思考の排水、思考の軌跡観測、自己理解、自分のことを知ってもらう手助けにもなるんじゃないかなんていう下心。

動機を分析したら色々出てきそうだけど、あえてここはこれ以上は言葉にせずに、やってみたい直感に従って文字を書いてみる。
その方が書ける気がする。面白い気がする。

考えてみれば、これも自分の行動パターンのひとつかもしれない。
行動する時は直感に従ってみる。その理由はなんとなく感じながらも言葉にしすぎないようにする。やってみたくなった気持ちを大事にしてみる。

そういう自分は嫌いじゃない。
けど、
言葉を扱ってみようと思って書き出したのに、早速言葉にしないことを選択してる自分を見つけてしまっている。

なんで言葉にしたいと思ったのか。
なんで言葉にしたくないのか。

そもそも、言葉は万能ではないし、表現しようとするこの世界も言葉で表現しきれるほど単純じゃない。
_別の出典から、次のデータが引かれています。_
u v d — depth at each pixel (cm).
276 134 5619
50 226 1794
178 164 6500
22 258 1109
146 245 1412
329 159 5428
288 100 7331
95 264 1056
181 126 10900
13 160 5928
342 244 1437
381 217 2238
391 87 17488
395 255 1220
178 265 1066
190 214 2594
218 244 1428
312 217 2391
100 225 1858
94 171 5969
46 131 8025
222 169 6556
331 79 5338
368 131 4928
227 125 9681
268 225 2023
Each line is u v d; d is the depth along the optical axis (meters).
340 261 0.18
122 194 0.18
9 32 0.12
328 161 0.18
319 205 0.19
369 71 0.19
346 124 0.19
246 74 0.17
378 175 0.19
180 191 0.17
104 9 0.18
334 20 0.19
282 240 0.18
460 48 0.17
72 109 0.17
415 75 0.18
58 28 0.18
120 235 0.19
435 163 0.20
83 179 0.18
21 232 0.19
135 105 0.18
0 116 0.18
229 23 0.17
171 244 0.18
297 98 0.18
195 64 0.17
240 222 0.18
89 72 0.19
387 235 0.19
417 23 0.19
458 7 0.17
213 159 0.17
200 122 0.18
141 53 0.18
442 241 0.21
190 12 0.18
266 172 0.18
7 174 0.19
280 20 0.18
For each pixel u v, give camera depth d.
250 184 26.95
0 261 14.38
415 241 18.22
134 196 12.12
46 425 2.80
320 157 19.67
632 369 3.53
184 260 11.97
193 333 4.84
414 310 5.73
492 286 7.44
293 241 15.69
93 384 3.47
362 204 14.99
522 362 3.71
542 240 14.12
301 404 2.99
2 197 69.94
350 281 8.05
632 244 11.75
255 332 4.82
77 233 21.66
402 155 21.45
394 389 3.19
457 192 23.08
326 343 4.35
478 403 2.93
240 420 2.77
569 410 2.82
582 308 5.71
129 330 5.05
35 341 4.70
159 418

私たちが認知しようがしまいが、この世界で起きていること。
私たちが知覚していること。
自分たちが知覚すらしない些細な刺激や感覚。
それらと言葉で出力されることの間には大きな大きな差がある。

言葉にするということは、
世界にあふれる現象を、
人間の限りある感覚器で切り取って、
脳がさらに編集し、
自分の意図や解釈も加えて、
自分の持つボキャブラリーから言葉を選び出し、
さらにそれを場に配慮した形に編集し、発せられる。

そうして発せられた言葉は、何を、どれだけ表現しているのだろうか。

それでも言葉にすることに迫られて、限りなく丁寧に言葉を選んでみても、自分自信ですら、自分の言葉に暗示をかけられ、わかった気になる。

言葉は、現象を切り分けて整理する力強い味方ではあるけれど、時に無自覚に現象をまとめ上げ、人を盲目にさせる。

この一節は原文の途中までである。